## Activity 1
In the records, starting with the line that contains "військовим, а також одному феодосійському" and going on through the line that contains "частині України футбольний", change "футбольний" to "спортивний" and write those lines out again with nothing else altered.

## Source extract
# "ACS-RPL"Application - To be allocated status



## ssuhaan (Dec 8, 2008)

Hello All

I am new to this forum..but when searched looked quite helpful to hang in this.

I have submitted my ACS -RPL application for skill assesment it was received by them on 27th november , I received the ACk mail on 9th Dec and since then its status is "To be allocated" I am really vervous with this..

COuld you pl let me know if any other member is facing or in past faced the same situation..

thanks in advance

Sumit


----------



## Dolly (Feb 17, 2008)

Hi there,

"to be allocated" is the first stage in the submission process.

The sequence of events is:

To be allocated
In process
With assessor
Case finalised

All should take around 6-8 weeks from submission to case finalised.

Dolly


----------



## matjones (Jan 30, 2009)

Dolly said:


> Hi there,
> 
> "to be allocated" is the first stage in the submission process.
> 
> ...


Hi ssuhaan,

I submit my RPL application on December 5th, and it just changed status to 'in process' this past couple of days. I hope yours has too. 

A quick question for Dolly. Do you know how often it ususally takes to reach the 'with assessor' stage now it is In Process?

Cheers,

Mat


----------



## Dolly (Feb 17, 2008)

Hi Mat,

Welcome to the forum.

For us, it took about 3 weeks from 'in process' to 'with assessor'. Once it gets to the assessor it's a matter of days until you'll hear the result.

Good Luck

Dolly


----------



## matjones (Jan 30, 2009)

Dolly said:


> Hi Mat,
> 
> Welcome to the forum.
> 
> ...


Thanks Dolly... i'm way too excited.... I check the ACS site several times a day. Fingers, toes, arms and legs crossed that all goes well  

I've already started on the VISA application, so hopefully can get that submitted as soon as I get approval from ACS.


----------



## Dolly (Feb 17, 2008)

I did exactly the same thing.....checked the status practically every waking hour!

Good that you're getting the main application prepared.......

Let us know how the RPL results go.

Dolly


----------



## ssuhaan (Dec 8, 2008)

HI

My status is too"in Process" since 12th Jan..lets see how long it takes..

Ssuhaan


----------



## pigupta (Dec 7, 2009)

Guys on the same context but I believe mine is quite disapponting.
My RPL application recieved on 13-oct-09 with the status to be allocated.
In 2 weeks time i.e. 27-oct-09 it turned to 'in process' and it felt so good seeing 'in process' in 2 weeks time. But till today i.e. after 2 months ...december going on.. and still it is 'in process'. Not yet with assessor... i m worried caz as it takes 12 weeks time in total and it is already 8 weeks and not with assessor..
i dropped a mail too but didnt get any response. 
guys suggest me wat to do. caz 4 weeks to go and still not assigned to assessor.. i m very much worried...
help me out...


----------



## ELH (Oct 21, 2009)

we were "in process" for 5-6 weeks, the registered post number appeared only a couple of days after saying with assessor

good luck


----------

## Collected data

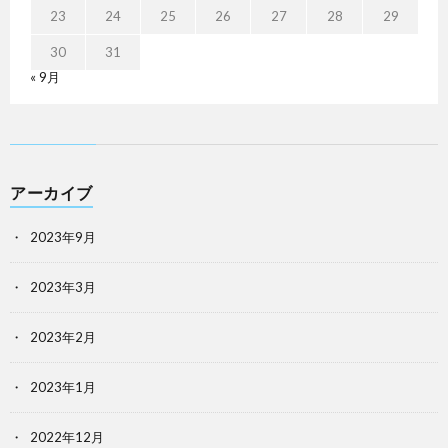
23
24
25
26
27
28
29
30
31
« 9月
アーカイブ
2023年9月
2023年3月
2023年2月
2023年1月
2022年12月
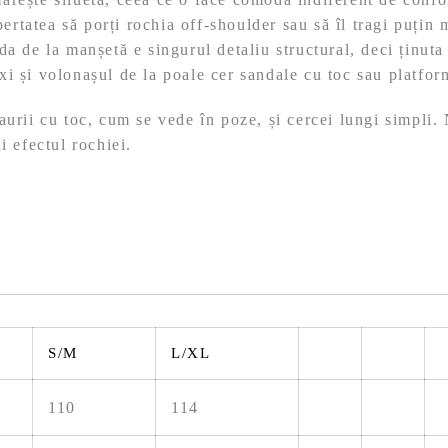
ibertatea să porți rochia off-shoulder sau să îl tragi puțin
da de la manșetă e singurul detaliu structural, deci ținut
i și volonașul de la poale cer sandale cu toc sau platform
urii cu toc, cum se vede în poze, și cercei lungi simpli. 
i efectul rochiei.
S/M
L/XL
110
114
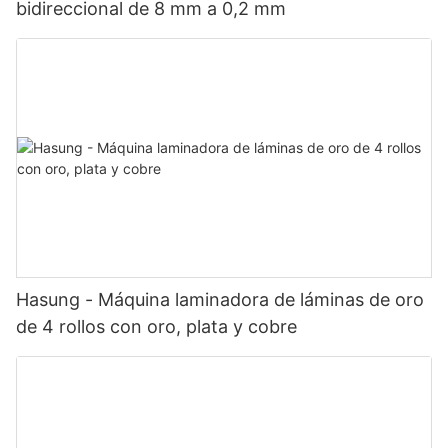
bidireccional de 8 mm a 0,2 mm
Hasung - Máquina laminadora de láminas de oro
de 4 rollos con oro, plata y cobre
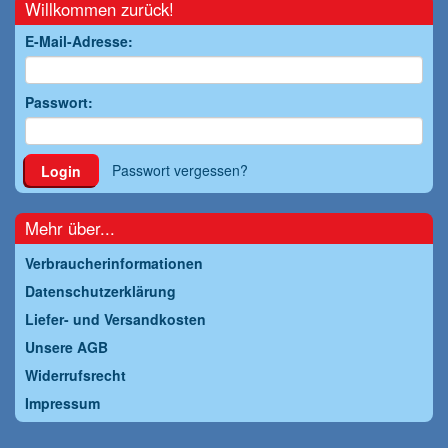
Willkommen zurück!
E-Mail-Adresse:
Passwort:
Passwort vergessen?
Login
Mehr über...
Verbraucherinformationen
Datenschutzerklärung
Liefer- und Versandkosten
Unsere AGB
Widerrufsrecht
Impressum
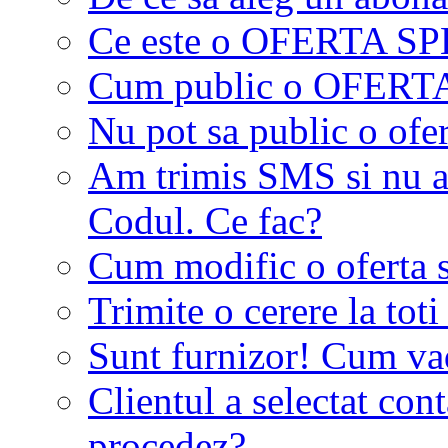
Ce este o OFERTA S
Cum public o OFER
Nu pot sa public o ofer
Am trimis SMS si nu a
Codul. Ce fac?
Cum modific o oferta 
Trimite o cerere la tot
Sunt furnizor! Cum vad 
Clientul a selectat co
procedez?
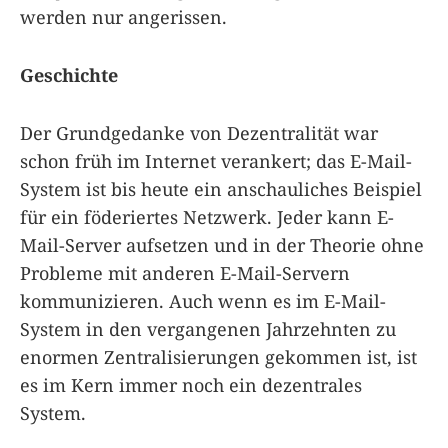
werden nur angerissen.
Geschichte
Der Grundgedanke von Dezentralität war
schon früh im Internet verankert; das E-Mail-
System ist bis heute ein anschauliches Beispiel
für ein föderiertes Netzwerk. Jeder kann E-
Mail-Server aufsetzen und in der Theorie ohne
Probleme mit anderen E-Mail-Servern
kommunizieren. Auch wenn es im E-Mail-
System in den vergangenen Jahrzehnten zu
enormen Zentralisierungen gekommen ist, ist
es im Kern immer noch ein dezentrales
System.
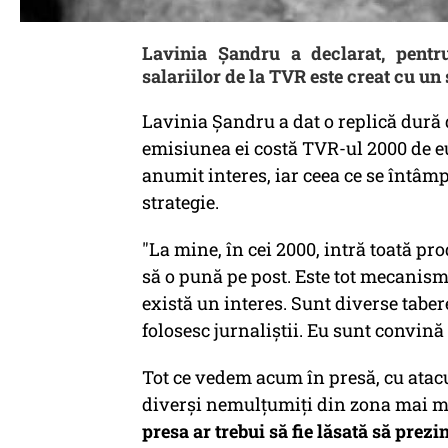
Lavinia Șandru a declarat, pentr
salariilor de la TVR este creat cu un
Lavinia Șandru a dat o replică dură 
emisiunea ei costă TVR-ul 2000 de eu
anumit interes, iar ceea ce se întâm
strategie.
"La mine, în cei 2000, intră toată p
să o pună pe post. Este tot mecanismu
există un interes. Sunt diverse tabere
folosesc jurnaliștii. Eu sunt convină
Tot ce vedem acum în presă, cu atacu
diverși nemulțumiți din zona mai mu
presa ar trebui să fie lăsată să prezin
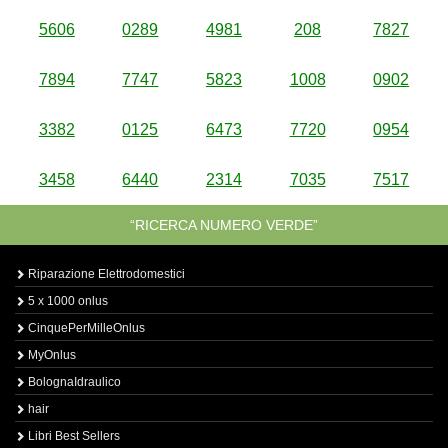
5606
0289
4981
208
7827
7894
7747
5823
1008
0902
3382
0125
6473
7720
0954
3458
6440
2314
7035
7517
“RICERCA NUMERO VERDE”
Riparazione Elettrodomestici
5 x 1000 onlus
CinquePerMilleOnlus
MyOnlus
BolognaIdraulico
hair
Libri Best Sellers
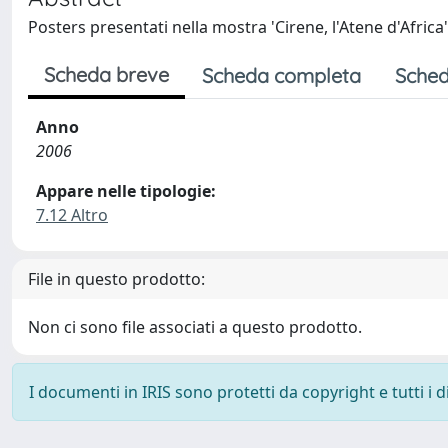
Posters presentati nella mostra 'Cirene, l'Atene d'Africa
Scheda breve
Scheda completa
Sched
Anno
2006
Appare nelle tipologie:
7.12 Altro
File in questo prodotto:
Non ci sono file associati a questo prodotto.
I documenti in IRIS sono protetti da copyright e tutti i di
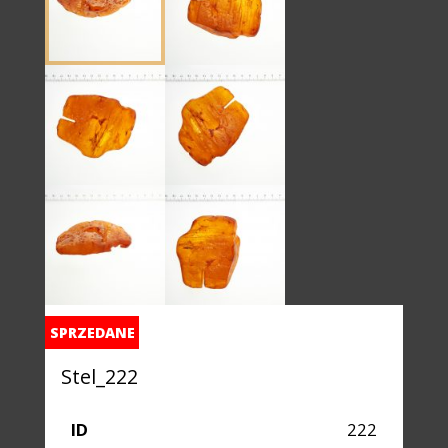
SPRZEDANE
Stel_222
ID
222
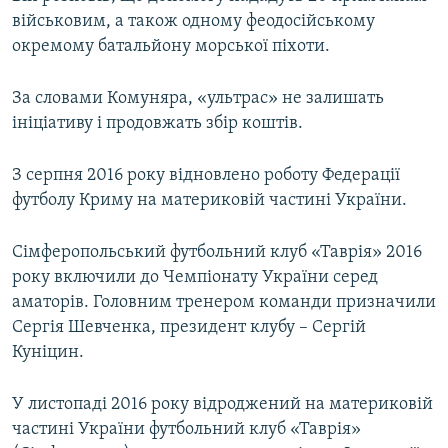
військовим, а також одному феодосійському
окремому батальйону морської піхоти.
За словами Комуняра, «ультрас» не залишать
ініціативу і продовжать збір коштів.
З серпня 2016 року відновлено роботу Федерації
футболу Криму на материковій частині України.
Сімферопольський футбольний клуб «Таврія» 2016
року включили до Чемпіонату України серед
аматорів. Головним тренером команди призначили
Сергія Шевченка, президент клубу – Сергій
Куніцин.
У листопаді 2016 року відроджений на материковій
частині України футбольний клуб «Таврія»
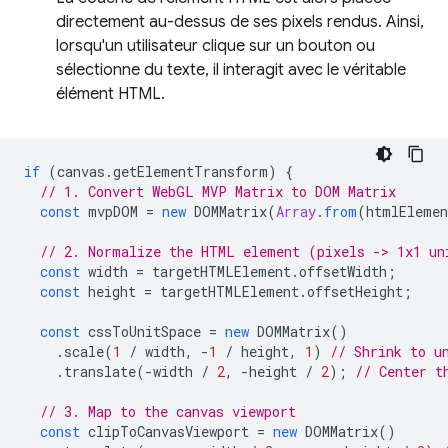
directement au-dessus de ses pixels rendus. Ainsi,
lorsqu'un utilisateur clique sur un bouton ou
sélectionne du texte, il interagit avec le véritable
élément HTML.
if
(
canvas
.
getElementTransform
)
{
// 1. Convert WebGL MVP Matrix to DOM Matrix
const
mvpDOM
=
new
DOMMatrix
(
Array
.
from
(
htmlEleme
// 2. Normalize the HTML element (pixels -> 1x1 un
const
width
=
targetHTMLElement
.
offsetWidth
;
const
height
=
targetHTMLElement
.
offsetHeight
;
const
cssToUnitSpace
=
new
DOMMatrix
()
.
scale
(
1
/
width
,
-
1
/
height
,
1
)
// Shrink to u
.
translate
(
-
width
/
2
,
-
height
/
2
);
// Center t
// 3. Map to the canvas viewport
const
clipToCanvasViewport
=
new
DOMMatrix
()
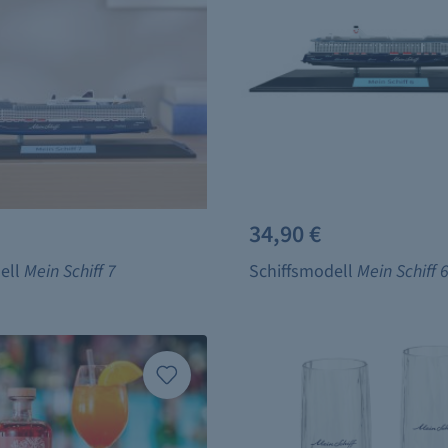
34,90 €
ell
Mein Schiff 7
Schiffsmodell
Mein Schiff 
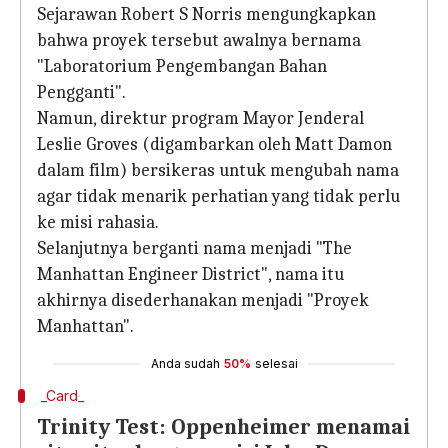
Sejarawan Robert S Norris mengungkapkan
bahwa proyek tersebut awalnya bernama
"Laboratorium Pengembangan Bahan
Pengganti".
Namun, direktur program Mayor Jenderal
Leslie Groves (digambarkan oleh Matt Damon
dalam film) bersikeras untuk mengubah nama
agar tidak menarik perhatian yang tidak perlu
ke misi rahasia.
Selanjutnya berganti nama menjadi "The
Manhattan Engineer District", nama itu
akhirnya disederhanakan menjadi "Proyek
Manhattan".
Anda sudah
50%
selesai
_Card_
Trinity Test: Oppenheimer menamai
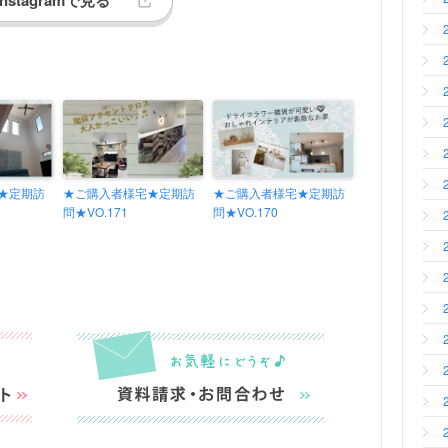
Instagramで見る
★定期訪
★ご購入者様宅★定期訪
★ご購入者様宅★定期訪
問★VO.171
問★VO.170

## Activity 2
Answer these questions about the forum thread on ACS RPL application status.
(a) In Dolly's sequence of events, which stage comes right after "In process"?
(b) On what date did matjones submit the RPL application?
(c) For how long was ELH "in process"?

## Exercise answer 1
військовим, а також одному феодосійському
окремому батальйону морської піхоти.
За словами Комуняра, «ультрас» не залишать
ініціативу і продовжать збір коштів.
З серпня 2016 року відновлено роботу Федерації
футболу Криму на материковій частині України.
Сімферопольський спортивний клуб «Таврія» 2016
року включили до Чемпіонату України серед
аматорів. Головним тренером команди призначили
Сергія Шевченка, президент клубу – Сергій
Куніцин.
У листопаді 2016 року відроджений на материковій
частині України спортивний клуб «Таврія»

## Exercise answer 2
(a) With assessor
(b) December 5th
(c) 5-6 weeks